Laporan Wartawan Tribunnews.com, Dennis Destryawan
TRIBUNNEWS.COM, JAKARTA -- Kabar pemutusan hubungan kerja (PHK) karyawan Tokopedia terus menarik perhatian. Informasi terakhir menyebutkan karyawan terdampak berjumlah sekitar 450 orang, jauh di bawah perkiraan yang terlanjur berembus sebelumnya ke publik.
Bloomberg melaporkan pengurangan karyawan tersebut setara dengan 9 persen dari jumlah karyawan Tokopedia.
Sebelumnya e-commerce yang kini dikendalikan ByteDance, induk Tiktok itu, digosipkan akan melakukan layoff lebih dari 70% karyawan. Informasi yang tidak berdasar itu menjadi bahan pergunjingan yang ramai di platform media sosial.
Baca juga: Tokopedia Dikabarkan Bakal PHK 450 Karyawan Usai Diakuisisi TikTok, Pengamat: Tidak Dapat Dihindari
Sejumlah kalangan menilai keputusan Tokopedia tersebut wajar, sebagai implikasi dari perubahan strategi bisnis yang signifikan pascamerger Tokopedia dengan Tiktok Shop dan perubahan pengendali dari PT GoTo Gojek Tokopedia Tbk (GOTO) ke ByteDance.
Menurut Yudo Anggoro, pengamat ekonomi dari Sekolah Bisnis Manajemen (SBM) ITB, keputusan strategis perusahaan termasuk melakukan perampingan, rasionalisasi, merger dan akuisisi tentu didasarkan kepada strategi bisnis dan iklim bisnis yang sedang terjadi.
“Karena Tokopedia sekarang dimiliki Bytedance (Tiktok), maka ini juga terkait strategi bisnis Tiktok di kawasan Asia Tenggara.” kata Yudo.
Yudo menilai merger antara Tiktok Shop dan Tokopedia menjadi “Shop I Tokopedia” sebagai keputusan strategis dalam merespons perubahan lanskap di industri e-commerce Tanah Air.
Entitas hasil merger bukan hanya lebih kuat dari sisi finansial, juga semakin besar skala bisnis yang dijalankan.
Hal ini akan menambah daya saing Shop Tokopedia dalam berkompetisi dengan pemain lain yang disuplai likuiditas melimpah.
Baca juga: Tokopedia Dikabarkan Bakal PHK 450 Karyawan
“Perusahaan menempuh strategi akuisisi dan merger sebagai aksi korporasi dalam melakukan ekspansi bisnis dan mengembangkan usaha lebih lanjut sekaligus mendapatkan kekuatan yang lebih besar untuk melakukan penetrasi pasar.
Aksi ini tentu bagian dari strategi perusahaan jangka panjang dengan segala implikasinya antara lain perampingan organisasi,” katanya.
Namun yang paling penting, kata Yudo, perusahaan harus memperhatikan kompensasi kepada karyawan yang terdampak yang didasarkan pada prinsip keadilan dan sesuai dengan undang-undang.

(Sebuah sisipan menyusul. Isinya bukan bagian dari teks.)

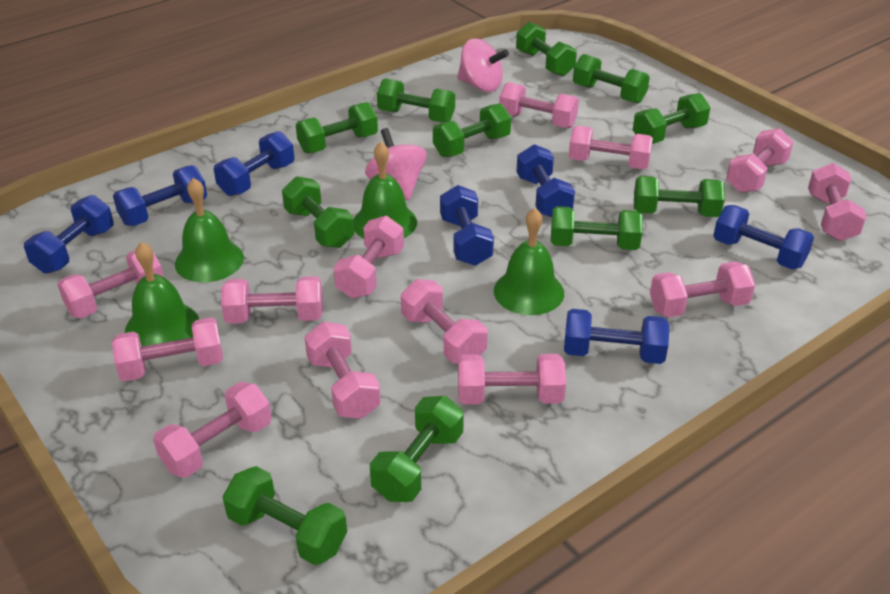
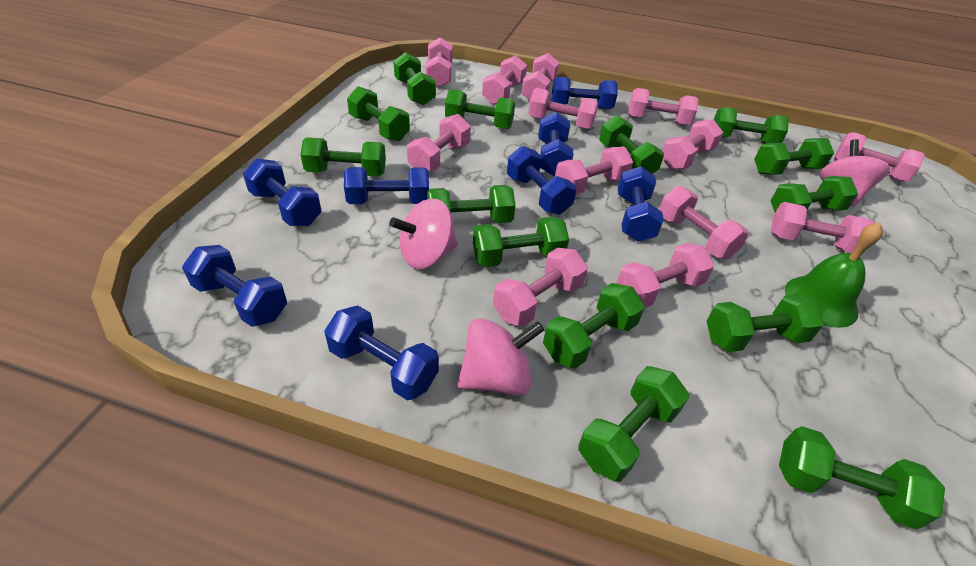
blue dumbbell: 7 -> 8
green bell: 4 -> 1
green dumbbell: 11 -> 14
pink spinning top: 2 -> 3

Selain itu manajemen juga perlu melakukan pendampingan dan transisi bagi karyawan yang terdampak agar dapat menentukan arah karier ke depan setelah terkena rasionalisasi
“Ketika Pertamina mengakuisisi Blok Rokan dari Chevron atau Blok Mahakam dari Total, beberapa karyawan diberi opsi untuk bergabung dengan Pertamina atau mendapatkan golden handshake berupa kompensasi yang menarik apabila memutuskan berpisah dari perusahaannya," terangnya.
Merger dan akuisisi dalam skala besar juga pernah terjadi di industri telekomunikasi saat Indosat Ooredoo memutuskan kawin dengan Hutchison 3 Indonesia.
Kedua perusahaan ini memiliki kemiripan bisnis sehingga terjadi tumpang tindih pekerjaan di setiap lini. Maka itu, perampingan karyawan dan organisasi menjadi sesuatu yang tak terhindarkan.
Fenomena yang sama juga pernah terjadi di industri perbankan ketika CIMB dan Niaga bergabung menjadi CIMB Niaga dan merger antara OCBC dengan NISP menjadi OCBC NISP.
Kedua bank papan atas ini juga menghadapi tantangan SDM mengingat banyak fungsi kerja sejenis di kedua bank tersebut.
Jadi, PHK akibat merger dan akuisisi menurut pengamat merupakan fenomena yang lazim. Pada beberapa kasus merger bahkan tercapai happy ending karena karyawan terdampak mendapatkan kompensasi yang di atas ketentuan.